Mary McDonough Coyle Chase: Harvey (1945); auf Deutsch: Mein Freund Harvey

Für das Stück Harvey hat Mary McDonough Coyle Chase 1945 den Pulitzer-Preis für Theater bekommen. Die Geschichte selbst ist rasch erzählt:

Veta Louise Simmons möchte ihren Bruder Elwood P. Dowd in ‚Chumley’s Rest‘, einem Sanatorium für Geisteskranke, einweisen lassen. Zwar lebt sie mit ihrer Tochter Myrtle May bei ihm, da er das elterliche Haus geerbt hat, aber die Tatsache, dass der 47-jährige Elwood konsequent behauptet, sein bester Freund sei ein fast zwei Meter großer weißer Hase namens Harvey, sorgt ständig für peinliche Situationen und macht soziale Kontakte schwierig. Veta und die geldgierige Myrtle befürchten, dass Myrtle mit einem ‚verrückten‘ Onkel niemals einen Ehemann finden wird. Also soll er mit Hilfe des Anwalts der Familie ins Heim abgeschoben werden, obwohl Elwood herzensgut ist und sich im Laufe der Handlung die Hinweise mehren, dass Harvey womöglich doch existiert. Elwood bezeichnet ihn als Pooka, was im Stück erklärt wird:

From old Celtic mythology. A fairy spirit in animal form. Always very large. The pooka appears here and there, now and then, to this one and that one, at his own caprice. A wise but mis-chie-vi-ous creature. Very fond of rum-pots…

Martin Schulze bezeichnet in seiner Geschichte der amerikanischen Literatur von 1999 das Stück als unterhaltsame Komödie um einen gutmütigen, aber verrückten Trunkenbold. Das greift meines Erachtens aber zu kurz, und auch die Verwechslung innerhalb des Sanatoriums, bei der für kurze Zeit Veta für die Geisteskranke gehalten wird und gegen ihren Willen den ersten Wasseranwendungen unterzogen wird, hat durchaus auch dunkle Untertöne. Rabiat wird sie von einem Pfleger entkleidet, gilt man erst einmal als verrückt, hat man das Recht auf Würde und Selbstbestimmung verspielt.

Veta will zwar das Beste für ihre Tochter, aber aus Angst vor gesellschaftlicher Ächtung will sie jemanden einweisen lassen, der niemandem etwas zu Leide tut und im Gegenteil seinen Mitmenschen ausnahmslos freundlich und wohlwollend begegnet. Er freut sich wie ein Kind, Menschen kennenzulernen (am liebsten im Pub), bietet ihnen seine und Harveys Freundschaft an und er nimmt sich die Zeit, ihnen zuzuhören und ihnen Komplimente zu machen. Ein einziges Mal ist er ungehalten, und zwar, als er von Mr Wilson, einem Pfleger in Chumley’s Rest, körperlich bedroht wird:

Mr Wilson – haven’t you some old friends you can go and play with?

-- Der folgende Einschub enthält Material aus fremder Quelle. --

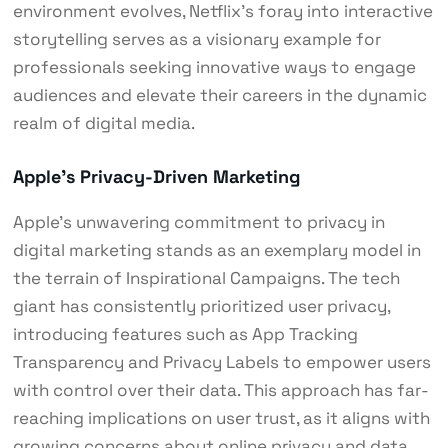
environment evolves, Netflix’s foray into interactive
storytelling serves as a visionary example for
professionals seeking innovative ways to engage
audiences and elevate their careers in the dynamic
realm of digital media.
Apple’s Privacy-Driven Marketing
Apple’s unwavering commitment to privacy in
digital marketing stands as an exemplary model in
the terrain of Inspirational Campaigns. The tech
giant has consistently prioritized user privacy,
introducing features such as App Tracking
Transparency and Privacy Labels to empower users
with control over their data. This approach has far-
reaching implications on user trust, as it aligns with
growing concerns about online privacy and data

Als Krankenschwester Kelly Mr Dowd fragt, ob Doktor Sanderson das Fenster öffnen soll, weil es so warm sei, gibt Elwood die bezeichnende Antwort:

Well, that’s up to him, isn’t it? I wouldn’t presume to live his life for him.

Er ist von entwaffnender Unschuld und kann nur Gutes in seinen Mitmenschen sehen. Als er erfährt, dass seine eigene Schwester innerhalb eines Nachmittages alles getan und geregelt hat, um ihn einweisen zu lassen, ist er voll des Staunens:

And Veta did all that in one afternoon? My, she certainly is a whirlwind!

Dem leitenden Arzt verrät er sein Lebensmotto:

Doctor, when I was a little boy, my mother used to say to me, „Elwood“ – she always called me „Elwood“ – „as you go through life you must be either ‚oh, so smart,‘ or ‚oh, so pleasant.'“  For years – I was smart. I recommend pleasant. You may quote me.

Für mich ist das Stück (und die kongeniale Verfilmung) weniger eine triviale Komödie, die den braven Geschmack der fünfziger Jahre bedient, sondern eher ein Märchen über unsere Sehnsucht nach grundloser Menschenfreundlichkeit, die Argwohn und Missgunst bezwingt.